Стали читать вновь. Видим, что проступают теперь недостатки первоначального варианта. Убрали их. Перепечатали. Возникла диспропорция между новым и старым текстом. Сбалансировали текст. Вновь перепечатали. Нам даже он стал нравиться.
Но Блатов сказал, что на этом нельзя успокаиваться и нам до утра еще хватит работы. «Давайте еще подчистим», – говорил он каждый раз, как машинистки приносили очередной исправленный вариант.
Утром, когда делегации собрались в зале заседаний и через секретариат был роздан текст, Гомулка, быстрее всех читавший по-русски, поднял не одну руку, а сразу две: «Товарищ Брежнев, что это такое? Я совсем не то предложил включить в первый пункт, да и во второй тоже.
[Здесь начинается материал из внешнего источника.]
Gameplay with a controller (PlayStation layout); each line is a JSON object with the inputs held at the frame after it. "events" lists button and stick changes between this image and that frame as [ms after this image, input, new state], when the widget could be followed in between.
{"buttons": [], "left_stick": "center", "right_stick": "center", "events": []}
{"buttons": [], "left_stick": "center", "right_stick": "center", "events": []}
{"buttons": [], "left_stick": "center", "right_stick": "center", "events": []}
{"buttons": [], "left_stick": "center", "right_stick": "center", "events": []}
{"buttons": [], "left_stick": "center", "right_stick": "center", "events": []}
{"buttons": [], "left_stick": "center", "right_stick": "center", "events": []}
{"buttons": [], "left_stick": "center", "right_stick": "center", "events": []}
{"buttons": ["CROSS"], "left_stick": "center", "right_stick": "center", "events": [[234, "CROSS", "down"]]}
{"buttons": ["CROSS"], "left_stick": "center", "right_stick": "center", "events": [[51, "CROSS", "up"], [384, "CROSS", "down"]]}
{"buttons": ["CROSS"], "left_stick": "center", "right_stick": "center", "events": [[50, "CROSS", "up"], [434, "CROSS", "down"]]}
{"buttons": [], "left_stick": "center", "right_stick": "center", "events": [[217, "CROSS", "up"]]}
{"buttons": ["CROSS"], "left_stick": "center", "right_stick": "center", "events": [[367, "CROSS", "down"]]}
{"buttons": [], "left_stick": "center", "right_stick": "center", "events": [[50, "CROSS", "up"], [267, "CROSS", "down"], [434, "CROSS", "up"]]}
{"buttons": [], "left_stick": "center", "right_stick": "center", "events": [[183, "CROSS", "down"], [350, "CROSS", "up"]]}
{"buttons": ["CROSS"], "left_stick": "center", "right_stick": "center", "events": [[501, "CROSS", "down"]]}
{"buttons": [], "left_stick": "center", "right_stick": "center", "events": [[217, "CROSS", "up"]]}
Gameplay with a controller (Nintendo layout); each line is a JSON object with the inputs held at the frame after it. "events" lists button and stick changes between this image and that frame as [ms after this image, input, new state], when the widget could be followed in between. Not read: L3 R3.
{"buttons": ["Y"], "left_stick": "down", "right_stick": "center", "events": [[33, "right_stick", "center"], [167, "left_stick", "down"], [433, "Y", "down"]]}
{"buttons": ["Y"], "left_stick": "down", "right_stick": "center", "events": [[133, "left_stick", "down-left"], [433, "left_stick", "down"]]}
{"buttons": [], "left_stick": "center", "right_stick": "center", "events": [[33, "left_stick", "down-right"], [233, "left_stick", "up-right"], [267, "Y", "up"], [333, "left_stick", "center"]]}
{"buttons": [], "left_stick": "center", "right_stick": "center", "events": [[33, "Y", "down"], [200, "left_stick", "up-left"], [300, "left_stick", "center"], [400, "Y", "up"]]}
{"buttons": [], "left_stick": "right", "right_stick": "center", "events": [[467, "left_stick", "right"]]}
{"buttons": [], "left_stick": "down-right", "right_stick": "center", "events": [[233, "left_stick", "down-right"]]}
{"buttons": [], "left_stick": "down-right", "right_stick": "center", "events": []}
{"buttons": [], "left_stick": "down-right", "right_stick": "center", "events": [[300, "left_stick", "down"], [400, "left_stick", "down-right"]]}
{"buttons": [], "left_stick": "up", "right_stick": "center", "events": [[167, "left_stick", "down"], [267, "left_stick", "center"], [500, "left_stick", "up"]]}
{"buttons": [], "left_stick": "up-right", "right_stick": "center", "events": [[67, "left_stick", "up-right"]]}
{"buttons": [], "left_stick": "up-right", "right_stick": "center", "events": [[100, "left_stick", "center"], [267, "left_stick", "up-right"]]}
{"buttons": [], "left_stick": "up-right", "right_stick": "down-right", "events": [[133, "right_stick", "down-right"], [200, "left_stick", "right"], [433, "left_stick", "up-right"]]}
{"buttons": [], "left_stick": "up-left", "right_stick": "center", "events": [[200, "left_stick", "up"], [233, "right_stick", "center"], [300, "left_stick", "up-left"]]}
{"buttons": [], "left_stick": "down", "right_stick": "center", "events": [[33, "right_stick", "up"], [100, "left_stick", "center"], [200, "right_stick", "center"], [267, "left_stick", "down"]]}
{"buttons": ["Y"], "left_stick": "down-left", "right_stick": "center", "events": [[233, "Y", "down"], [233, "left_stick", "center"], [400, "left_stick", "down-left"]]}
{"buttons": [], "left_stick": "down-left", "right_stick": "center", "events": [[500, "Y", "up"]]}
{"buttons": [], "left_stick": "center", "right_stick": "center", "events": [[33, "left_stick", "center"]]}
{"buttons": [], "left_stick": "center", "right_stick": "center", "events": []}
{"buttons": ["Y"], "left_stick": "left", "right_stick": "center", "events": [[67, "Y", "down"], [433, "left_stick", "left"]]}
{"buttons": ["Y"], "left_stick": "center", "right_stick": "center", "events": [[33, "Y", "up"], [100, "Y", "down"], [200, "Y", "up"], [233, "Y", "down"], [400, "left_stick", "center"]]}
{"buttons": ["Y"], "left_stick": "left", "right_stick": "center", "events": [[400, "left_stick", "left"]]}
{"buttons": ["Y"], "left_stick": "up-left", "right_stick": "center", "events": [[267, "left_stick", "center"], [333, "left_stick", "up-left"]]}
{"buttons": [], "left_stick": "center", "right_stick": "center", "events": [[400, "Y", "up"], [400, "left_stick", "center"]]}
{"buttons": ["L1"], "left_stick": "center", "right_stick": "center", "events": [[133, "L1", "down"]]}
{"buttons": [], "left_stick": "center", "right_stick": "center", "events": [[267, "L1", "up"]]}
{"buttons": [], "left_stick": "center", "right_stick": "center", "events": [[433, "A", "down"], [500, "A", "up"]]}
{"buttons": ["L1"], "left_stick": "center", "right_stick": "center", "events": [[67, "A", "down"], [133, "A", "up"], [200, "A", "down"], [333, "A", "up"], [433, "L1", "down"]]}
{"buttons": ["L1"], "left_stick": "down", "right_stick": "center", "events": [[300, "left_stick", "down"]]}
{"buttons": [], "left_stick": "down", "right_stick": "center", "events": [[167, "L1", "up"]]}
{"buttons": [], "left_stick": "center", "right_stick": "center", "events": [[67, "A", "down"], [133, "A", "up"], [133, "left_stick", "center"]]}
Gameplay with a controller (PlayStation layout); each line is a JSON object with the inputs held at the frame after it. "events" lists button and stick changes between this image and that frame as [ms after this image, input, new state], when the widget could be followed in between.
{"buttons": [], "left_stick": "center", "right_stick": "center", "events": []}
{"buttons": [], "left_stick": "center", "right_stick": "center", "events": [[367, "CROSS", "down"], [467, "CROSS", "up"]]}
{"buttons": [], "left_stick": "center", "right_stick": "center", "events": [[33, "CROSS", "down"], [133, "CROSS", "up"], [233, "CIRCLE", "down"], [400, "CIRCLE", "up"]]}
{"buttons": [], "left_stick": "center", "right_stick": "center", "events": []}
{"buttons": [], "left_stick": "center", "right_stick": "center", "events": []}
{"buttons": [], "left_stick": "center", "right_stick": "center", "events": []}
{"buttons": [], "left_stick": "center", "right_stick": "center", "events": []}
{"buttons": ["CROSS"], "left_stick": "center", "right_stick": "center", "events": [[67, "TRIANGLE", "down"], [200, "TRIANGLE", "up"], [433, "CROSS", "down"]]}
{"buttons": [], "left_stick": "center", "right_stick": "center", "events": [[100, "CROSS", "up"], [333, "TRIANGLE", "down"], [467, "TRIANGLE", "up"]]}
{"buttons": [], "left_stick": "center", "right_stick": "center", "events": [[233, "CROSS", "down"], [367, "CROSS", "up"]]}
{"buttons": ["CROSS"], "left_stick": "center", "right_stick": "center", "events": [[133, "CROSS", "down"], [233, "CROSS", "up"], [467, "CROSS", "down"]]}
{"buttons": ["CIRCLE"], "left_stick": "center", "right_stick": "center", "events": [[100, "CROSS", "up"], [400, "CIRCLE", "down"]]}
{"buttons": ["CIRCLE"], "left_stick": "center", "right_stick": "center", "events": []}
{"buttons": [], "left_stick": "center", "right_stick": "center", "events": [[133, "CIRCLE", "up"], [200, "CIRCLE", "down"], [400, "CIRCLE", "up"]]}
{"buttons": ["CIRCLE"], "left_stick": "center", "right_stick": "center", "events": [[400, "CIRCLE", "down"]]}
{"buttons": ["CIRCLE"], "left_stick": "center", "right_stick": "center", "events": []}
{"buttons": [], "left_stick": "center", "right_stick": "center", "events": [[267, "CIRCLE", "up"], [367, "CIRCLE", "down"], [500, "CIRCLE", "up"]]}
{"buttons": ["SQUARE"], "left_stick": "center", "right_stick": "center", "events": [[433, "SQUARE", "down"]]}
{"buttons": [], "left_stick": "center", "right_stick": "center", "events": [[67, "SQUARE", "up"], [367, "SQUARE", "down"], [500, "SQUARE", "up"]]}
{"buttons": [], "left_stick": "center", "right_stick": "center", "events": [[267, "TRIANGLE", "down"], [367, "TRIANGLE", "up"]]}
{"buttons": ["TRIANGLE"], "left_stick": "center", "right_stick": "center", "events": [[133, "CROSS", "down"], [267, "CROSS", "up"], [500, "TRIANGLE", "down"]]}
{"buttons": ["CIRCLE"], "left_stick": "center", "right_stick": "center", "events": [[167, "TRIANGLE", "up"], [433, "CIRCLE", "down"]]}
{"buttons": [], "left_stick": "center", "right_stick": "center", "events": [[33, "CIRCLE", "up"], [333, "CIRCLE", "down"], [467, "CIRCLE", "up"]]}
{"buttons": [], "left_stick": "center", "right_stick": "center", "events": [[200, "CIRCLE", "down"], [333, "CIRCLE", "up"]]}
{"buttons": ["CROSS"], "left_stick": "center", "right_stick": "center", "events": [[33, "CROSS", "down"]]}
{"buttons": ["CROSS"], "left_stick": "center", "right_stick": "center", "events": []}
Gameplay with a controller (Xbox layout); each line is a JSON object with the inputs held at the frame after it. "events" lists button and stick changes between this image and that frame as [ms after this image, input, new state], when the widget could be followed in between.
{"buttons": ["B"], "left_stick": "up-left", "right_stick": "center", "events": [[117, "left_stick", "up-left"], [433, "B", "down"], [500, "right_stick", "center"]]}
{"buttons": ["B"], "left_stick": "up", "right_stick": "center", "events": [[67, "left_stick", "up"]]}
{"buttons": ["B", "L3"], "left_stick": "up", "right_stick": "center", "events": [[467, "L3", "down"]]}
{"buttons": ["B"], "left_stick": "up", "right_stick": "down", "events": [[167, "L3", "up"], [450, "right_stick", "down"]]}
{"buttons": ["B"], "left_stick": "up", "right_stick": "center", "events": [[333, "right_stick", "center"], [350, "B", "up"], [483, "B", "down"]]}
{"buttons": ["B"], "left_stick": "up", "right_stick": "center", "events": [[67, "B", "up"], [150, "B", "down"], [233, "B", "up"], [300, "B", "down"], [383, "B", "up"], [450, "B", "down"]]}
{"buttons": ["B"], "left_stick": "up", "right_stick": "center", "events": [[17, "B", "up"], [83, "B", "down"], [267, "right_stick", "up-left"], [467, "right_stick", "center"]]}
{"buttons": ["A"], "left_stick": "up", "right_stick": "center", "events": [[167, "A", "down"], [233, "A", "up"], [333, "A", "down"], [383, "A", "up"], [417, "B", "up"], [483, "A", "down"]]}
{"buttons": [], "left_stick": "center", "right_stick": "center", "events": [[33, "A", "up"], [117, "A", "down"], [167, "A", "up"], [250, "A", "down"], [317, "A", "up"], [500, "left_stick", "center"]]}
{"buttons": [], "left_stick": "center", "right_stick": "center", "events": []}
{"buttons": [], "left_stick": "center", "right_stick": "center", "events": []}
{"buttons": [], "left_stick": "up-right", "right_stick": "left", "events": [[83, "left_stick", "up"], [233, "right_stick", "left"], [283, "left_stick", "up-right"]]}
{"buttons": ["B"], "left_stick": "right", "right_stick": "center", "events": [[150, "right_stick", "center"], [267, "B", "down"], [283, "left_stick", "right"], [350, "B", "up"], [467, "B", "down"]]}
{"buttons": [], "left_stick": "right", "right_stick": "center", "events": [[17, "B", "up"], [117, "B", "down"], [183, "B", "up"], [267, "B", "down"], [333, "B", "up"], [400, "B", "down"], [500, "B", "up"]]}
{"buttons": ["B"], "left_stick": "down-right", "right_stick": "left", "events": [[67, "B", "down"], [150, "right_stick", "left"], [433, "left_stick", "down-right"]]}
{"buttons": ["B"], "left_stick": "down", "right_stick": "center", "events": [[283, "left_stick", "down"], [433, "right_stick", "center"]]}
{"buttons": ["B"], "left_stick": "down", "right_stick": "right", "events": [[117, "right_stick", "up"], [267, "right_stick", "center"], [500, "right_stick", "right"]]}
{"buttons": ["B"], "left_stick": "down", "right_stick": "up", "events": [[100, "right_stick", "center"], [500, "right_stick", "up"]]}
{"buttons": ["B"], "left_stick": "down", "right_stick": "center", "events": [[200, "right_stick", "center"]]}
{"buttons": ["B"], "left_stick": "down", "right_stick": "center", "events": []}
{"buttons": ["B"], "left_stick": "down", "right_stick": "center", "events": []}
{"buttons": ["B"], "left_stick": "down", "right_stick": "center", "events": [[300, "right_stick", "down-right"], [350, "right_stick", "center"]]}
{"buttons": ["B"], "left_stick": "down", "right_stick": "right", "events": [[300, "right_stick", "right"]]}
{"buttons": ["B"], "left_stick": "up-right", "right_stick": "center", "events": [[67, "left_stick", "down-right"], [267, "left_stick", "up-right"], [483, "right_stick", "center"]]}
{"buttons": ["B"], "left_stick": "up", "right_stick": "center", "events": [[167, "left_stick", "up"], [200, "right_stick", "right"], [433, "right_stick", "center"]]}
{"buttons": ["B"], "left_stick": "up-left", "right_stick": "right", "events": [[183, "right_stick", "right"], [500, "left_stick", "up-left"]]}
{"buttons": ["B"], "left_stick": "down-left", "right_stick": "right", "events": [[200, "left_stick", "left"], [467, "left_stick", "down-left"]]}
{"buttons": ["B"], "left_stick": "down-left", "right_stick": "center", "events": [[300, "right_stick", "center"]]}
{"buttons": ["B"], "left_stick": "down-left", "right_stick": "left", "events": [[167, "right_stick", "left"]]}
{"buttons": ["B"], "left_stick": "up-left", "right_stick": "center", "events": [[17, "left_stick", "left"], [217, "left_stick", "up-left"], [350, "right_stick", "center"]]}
А эта фраза между абзацами откуда взялась? Ее же не было вчера. Вот, старый текст передо мной».
Ульбрихт поручил просмотр проекта своему члену политбюро Аксену, владевшему русским языком. Тот выступил. И это нас спасло. Аксена, как и Ульбрихта, что-то давно раздражало в советской политике, и он выплеснул накопившееся раздражение, взяв за исходную ноту недоуменные слова Гомулки.
Но если что-то можно было проглотить от Гомулки или от Ульбрихта, если бы он взял слово, то уж это никак не относилось к Аксену.
«Ну, вот что, – сказал Брежнев, – здесь, видимо, не все товарищи поняли, что мы хотели сказать. Мы готовы помочь в этом. Мы, генеральные секретари, останемся здесь, нам есть что обсудить. А члены делегаций соберутся в соседнем зале. Пусть все обсудят, договорятся и доложат нам общую позицию. До обеда им времени хватит».
Так обсуждение было опущено с одного политического этажа на другой, где каждый чувствовал себя спокойнее. Текст вновь поломали, напичкав его угрозами и посулами. На нашу долю выпала только роль литературных правщиков, да и то под бдительными взорами секретарей братских партий.
* * *
Анатолий Иванович Блатов уже лет пятнадцать как ушел из жизни. Его последней работой стал пост советского посла в Дании. А до того он лет восемь работал помощником генерального секретаря ЦК КПСС, пользуясь полным доверием Брежнева, который мог быть уверенным, что более добросовестно и требовательно относящегося к делу человека просто не существует.
Часто возвращаясь к памяти своего старшего коллеги, я пытаюсь выделить некоторые принципы, которыми он руководствовался в своей работе, не провозглашая их во всеуслышание.
Первым его правилом, конечно, был завет всех лекарей, кому доверено физическое, душевное или политическое здоровье других, – не навреди.
Другое его правило состояло в том, что если участие в грязном деле неизбежно, постарайся уменьшить ущерб от него. Пусть не сейчас, а когда-нибудь потом. И уж, конечно, не личный, а тот, что можно было бы назвать высокопарно – общественный.
Еще, я думаю, он был уверен, что можно найти пользу в самом безнадежном деле, если не пожалеть сил, чтобы повернуть его нужной стороной. Помнится, что и здесь также мысль была обращена не к личной корысти.
Ну, а что касается работы над текстом, то тут уж подход его был ясен: пределов совершенству нет, но это не должно останавливать в попытках его достижения.
Если я правильно понял рабочие принципы Анатолия Ивановича Блатова, то, может быть, я в какой-то степени им следовал. Льщу себя надеждой. Но это не главное. Более существенно то, что Блатовжил, работал, соприкасаясь с тысячами людей. И это соприкосновение будет оказывать свое воздействие. Непременно.